### WORK REQUIRED
Please retype every line of the records below, character for character.

* START THE INPUT *

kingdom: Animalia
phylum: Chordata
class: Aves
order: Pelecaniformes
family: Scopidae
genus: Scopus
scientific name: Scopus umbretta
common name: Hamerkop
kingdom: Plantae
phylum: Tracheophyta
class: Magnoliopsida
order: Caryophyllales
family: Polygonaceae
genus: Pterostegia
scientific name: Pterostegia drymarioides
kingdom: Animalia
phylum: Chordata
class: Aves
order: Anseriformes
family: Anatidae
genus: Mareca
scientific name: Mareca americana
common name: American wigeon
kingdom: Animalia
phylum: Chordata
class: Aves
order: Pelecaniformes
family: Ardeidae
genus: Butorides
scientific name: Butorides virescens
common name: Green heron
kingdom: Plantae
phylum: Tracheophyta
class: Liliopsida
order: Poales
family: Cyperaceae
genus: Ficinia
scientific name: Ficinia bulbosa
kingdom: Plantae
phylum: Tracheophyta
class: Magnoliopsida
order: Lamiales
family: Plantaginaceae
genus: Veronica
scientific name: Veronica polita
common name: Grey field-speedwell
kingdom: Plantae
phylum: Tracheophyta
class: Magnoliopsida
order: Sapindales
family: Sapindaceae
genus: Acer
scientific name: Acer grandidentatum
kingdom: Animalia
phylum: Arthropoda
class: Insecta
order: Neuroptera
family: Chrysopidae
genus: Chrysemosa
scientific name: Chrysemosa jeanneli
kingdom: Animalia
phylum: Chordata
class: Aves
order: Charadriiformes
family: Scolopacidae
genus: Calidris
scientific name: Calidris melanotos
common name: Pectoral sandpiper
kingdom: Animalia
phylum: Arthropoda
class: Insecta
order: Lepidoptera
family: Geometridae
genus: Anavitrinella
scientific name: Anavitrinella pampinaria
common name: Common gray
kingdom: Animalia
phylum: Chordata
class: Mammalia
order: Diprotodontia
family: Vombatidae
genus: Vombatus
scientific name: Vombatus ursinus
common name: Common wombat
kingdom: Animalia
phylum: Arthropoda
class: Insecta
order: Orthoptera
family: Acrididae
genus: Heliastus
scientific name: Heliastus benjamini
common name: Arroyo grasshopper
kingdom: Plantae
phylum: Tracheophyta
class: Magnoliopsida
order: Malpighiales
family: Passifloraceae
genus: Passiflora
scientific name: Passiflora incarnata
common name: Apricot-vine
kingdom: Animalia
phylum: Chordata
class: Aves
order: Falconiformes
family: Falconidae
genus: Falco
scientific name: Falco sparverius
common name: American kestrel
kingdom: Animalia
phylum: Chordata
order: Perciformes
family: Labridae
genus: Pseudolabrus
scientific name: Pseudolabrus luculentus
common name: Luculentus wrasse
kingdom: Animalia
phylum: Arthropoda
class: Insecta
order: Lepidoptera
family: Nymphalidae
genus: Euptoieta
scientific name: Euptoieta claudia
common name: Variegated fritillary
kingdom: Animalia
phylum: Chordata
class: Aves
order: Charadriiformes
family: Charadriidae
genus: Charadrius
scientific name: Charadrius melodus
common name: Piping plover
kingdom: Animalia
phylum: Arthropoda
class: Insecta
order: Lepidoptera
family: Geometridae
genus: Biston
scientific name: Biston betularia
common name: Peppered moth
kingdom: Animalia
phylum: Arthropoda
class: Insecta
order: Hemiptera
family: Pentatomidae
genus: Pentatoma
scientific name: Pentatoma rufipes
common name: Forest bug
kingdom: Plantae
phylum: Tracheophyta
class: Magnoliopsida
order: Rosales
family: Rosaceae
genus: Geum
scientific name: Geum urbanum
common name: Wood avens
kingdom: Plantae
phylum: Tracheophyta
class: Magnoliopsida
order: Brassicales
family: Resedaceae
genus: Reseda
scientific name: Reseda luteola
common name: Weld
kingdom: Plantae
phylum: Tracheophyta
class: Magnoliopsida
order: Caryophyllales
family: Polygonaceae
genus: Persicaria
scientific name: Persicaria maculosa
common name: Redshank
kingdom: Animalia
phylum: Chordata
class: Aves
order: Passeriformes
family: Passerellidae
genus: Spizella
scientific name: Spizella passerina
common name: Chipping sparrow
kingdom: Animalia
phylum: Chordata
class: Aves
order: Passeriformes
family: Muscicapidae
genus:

* END THE INPUT *

### RESULT FOR THIS EXERCISE
kingdom: Animalia
phylum: Chordata
class: Aves
order: Pelecaniformes
family: Scopidae
genus: Scopus
scientific name: Scopus umbretta
common name: Hamerkop
kingdom: Plantae
phylum: Tracheophyta
class: Magnoliopsida
order: Caryophyllales
family: Polygonaceae
genus: Pterostegia
scientific name: Pterostegia drymarioides
kingdom: Animalia
phylum: Chordata
class: Aves
order: Anseriformes
family: Anatidae
genus: Mareca
scientific name: Mareca americana
common name: American wigeon
kingdom: Animalia
phylum: Chordata
class: Aves
order: Pelecaniformes
family: Ardeidae
genus: Butorides
scientific name: Butorides virescens
common name: Green heron
kingdom: Plantae
phylum: Tracheophyta
class: Liliopsida
order: Poales
family: Cyperaceae
genus: Ficinia
scientific name: Ficinia bulbosa
kingdom: Plantae
phylum: Tracheophyta
class: Magnoliopsida
order: Lamiales
family: Plantaginaceae
genus: Veronica
scientific name: Veronica polita
common name: Grey field-speedwell
kingdom: Plantae
phylum: Tracheophyta
class: Magnoliopsida
order: Sapindales
family: Sapindaceae
genus: Acer
scientific name: Acer grandidentatum
kingdom: Animalia
phylum: Arthropoda
class: Insecta
order: Neuroptera
family: Chrysopidae
genus: Chrysemosa
scientific name: Chrysemosa jeanneli
kingdom: Animalia
phylum: Chordata
class: Aves
order: Charadriiformes
family: Scolopacidae
genus: Calidris
scientific name: Calidris melanotos
common name: Pectoral sandpiper
kingdom: Animalia
phylum: Arthropoda
class: Insecta
order: Lepidoptera
family: Geometridae
genus: Anavitrinella
scientific name: Anavitrinella pampinaria
common name: Common gray
kingdom: Animalia
phylum: Chordata
class: Mammalia
order: Diprotodontia
family: Vombatidae
genus: Vombatus
scientific name: Vombatus ursinus
common name: Common wombat
kingdom: Animalia
phylum: Arthropoda
class: Insecta
order: Orthoptera
family: Acrididae
genus: Heliastus
scientific name: Heliastus benjamini
common name: Arroyo grasshopper
kingdom: Plantae
phylum: Tracheophyta
class: Magnoliopsida
order: Malpighiales
family: Passifloraceae
genus: Passiflora
scientific name: Passiflora incarnata
common name: Apricot-vine
kingdom: Animalia
phylum: Chordata
class: Aves
order: Falconiformes
family: Falconidae
genus: Falco
scientific name: Falco sparverius
common name: American kestrel
kingdom: Animalia
phylum: Chordata
order: Perciformes
family: Labridae
genus: Pseudolabrus
scientific name: Pseudolabrus luculentus
common name: Luculentus wrasse
kingdom: Animalia
phylum: Arthropoda
class: Insecta
order: Lepidoptera
family: Nymphalidae
genus: Euptoieta
scientific name: Euptoieta claudia
common name: Variegated fritillary
kingdom: Animalia
phylum: Chordata
class: Aves
order: Charadriiformes
family: Charadriidae
genus: Charadrius
scientific name: Charadrius melodus
common name: Piping plover
kingdom: Animalia
phylum: Arthropoda
class: Insecta
order: Lepidoptera
family: Geometridae
genus: Biston
scientific name: Biston betularia
common name: Peppered moth
kingdom: Animalia
phylum: Arthropoda
class: Insecta
order: Hemiptera
family: Pentatomidae
genus: Pentatoma
scientific name: Pentatoma rufipes
common name: Forest bug
kingdom: Plantae
phylum: Tracheophyta
class: Magnoliopsida
order: Rosales
family: Rosaceae
genus: Geum
scientific name: Geum urbanum
common name: Wood avens
kingdom: Plantae
phylum: Tracheophyta
class: Magnoliopsida
order: Brassicales
family: Resedaceae
genus: Reseda
scientific name: Reseda luteola
common name: Weld
kingdom: Plantae
phylum: Tracheophyta
class: Magnoliopsida
order: Caryophyllales
family: Polygonaceae
genus: Persicaria
scientific name: Persicaria maculosa
common name: Redshank
kingdom: Animalia
phylum: Chordata
class: Aves
order: Passeriformes
family: Passerellidae
genus: Spizella
scientific name: Spizella passerina
common name: Chipping sparrow
kingdom: Animalia
phylum: Chordata
class: Aves
order: Passeriformes
family: Muscicapidae
genus:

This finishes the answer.